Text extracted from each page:
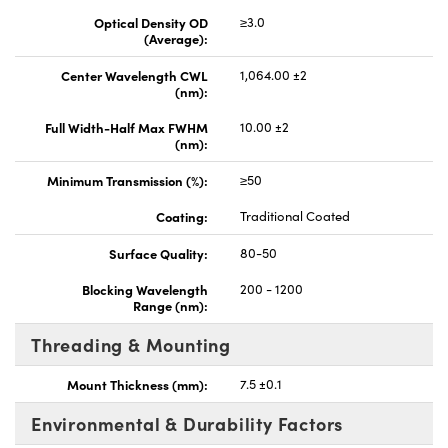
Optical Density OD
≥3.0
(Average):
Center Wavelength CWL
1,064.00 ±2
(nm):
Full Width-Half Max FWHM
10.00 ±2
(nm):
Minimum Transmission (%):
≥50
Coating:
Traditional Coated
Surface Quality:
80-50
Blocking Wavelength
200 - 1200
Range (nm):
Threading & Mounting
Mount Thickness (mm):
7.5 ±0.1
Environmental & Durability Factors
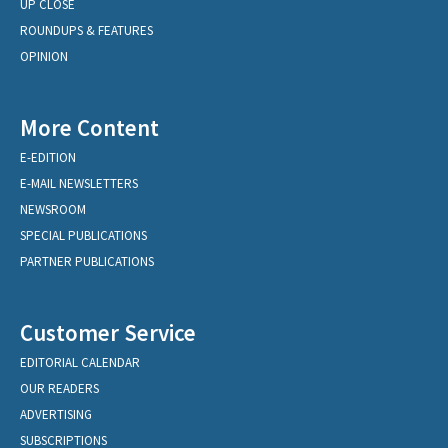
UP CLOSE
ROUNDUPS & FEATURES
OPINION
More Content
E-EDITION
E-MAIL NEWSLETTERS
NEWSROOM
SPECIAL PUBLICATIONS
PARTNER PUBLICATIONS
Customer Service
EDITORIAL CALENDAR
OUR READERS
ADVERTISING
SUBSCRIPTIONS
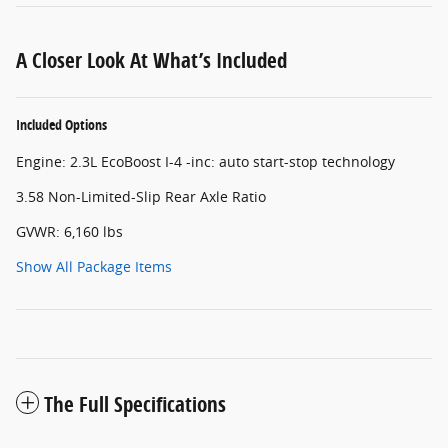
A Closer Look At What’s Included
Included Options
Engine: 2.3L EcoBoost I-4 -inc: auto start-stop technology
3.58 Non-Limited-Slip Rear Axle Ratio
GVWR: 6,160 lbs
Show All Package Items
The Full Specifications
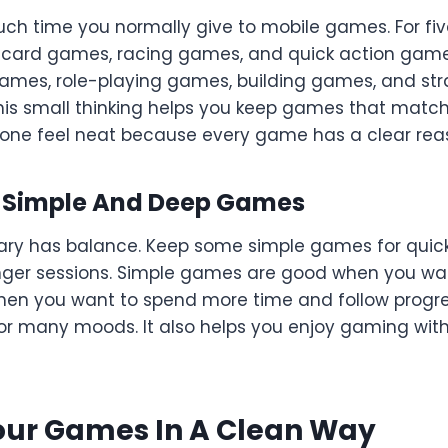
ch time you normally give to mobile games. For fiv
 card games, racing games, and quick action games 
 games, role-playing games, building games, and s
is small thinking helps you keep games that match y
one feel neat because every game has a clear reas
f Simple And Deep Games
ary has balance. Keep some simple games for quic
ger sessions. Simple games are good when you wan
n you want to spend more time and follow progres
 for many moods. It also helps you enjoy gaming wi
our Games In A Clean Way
==
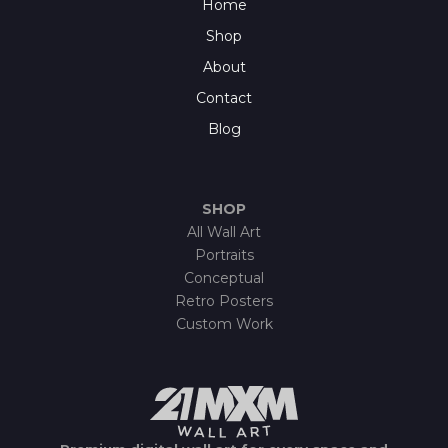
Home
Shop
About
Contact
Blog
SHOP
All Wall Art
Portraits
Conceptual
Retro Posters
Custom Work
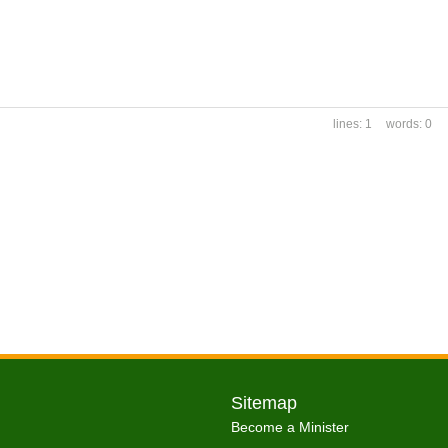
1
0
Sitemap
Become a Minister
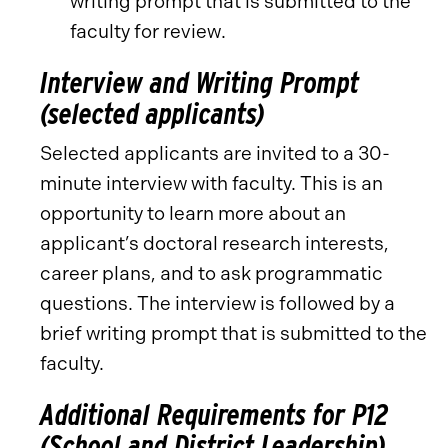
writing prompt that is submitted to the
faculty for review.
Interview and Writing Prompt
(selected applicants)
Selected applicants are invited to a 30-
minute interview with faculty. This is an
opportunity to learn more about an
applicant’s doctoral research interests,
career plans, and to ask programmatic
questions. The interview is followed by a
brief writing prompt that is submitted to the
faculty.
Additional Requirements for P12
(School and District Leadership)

* _WHAT THE TASK REQUIRES_
Please render the rows from the line containing "Optical Density OD" through the line containing "SUBSCRIPTIONS" as a JSON list of strings, one string per line, skipping blank lines and leaving out the pictures.

* _ANSWER SECTION_
[
  "Optical Density OD",
  "≥3.0",
  "(Average):",
  "Center Wavelength CWL",
  "1,064.00 ±2",
  "(nm):",
  "Full Width-Half Max FWHM",
  "10.00 ±2",
  "(nm):",
  "Minimum Transmission (%):",
  "≥50",
  "Coating:",
  "Traditional Coated",
  "Surface Quality:",
  "80-50",
  "Blocking Wavelength",
  "200 - 1200",
  "Range (nm):",
  "Threading & Mounting",
  "Mount Thickness (mm):",
  "7.5 ±0.1",
  "Environmental & Durability Factors",
  "UP CLOSE",
  "ROUNDUPS & FEATURES",
  "OPINION",
  "More Content",
  "E-EDITION",
  "E-MAIL NEWSLETTERS",
  "NEWSROOM",
  "SPECIAL PUBLICATIONS",
  "PARTNER PUBLICATIONS",
  "Customer Service",
  "EDITORIAL CALENDAR",
  "OUR READERS",
  "ADVERTISING",
  "SUBSCRIPTIONS"
]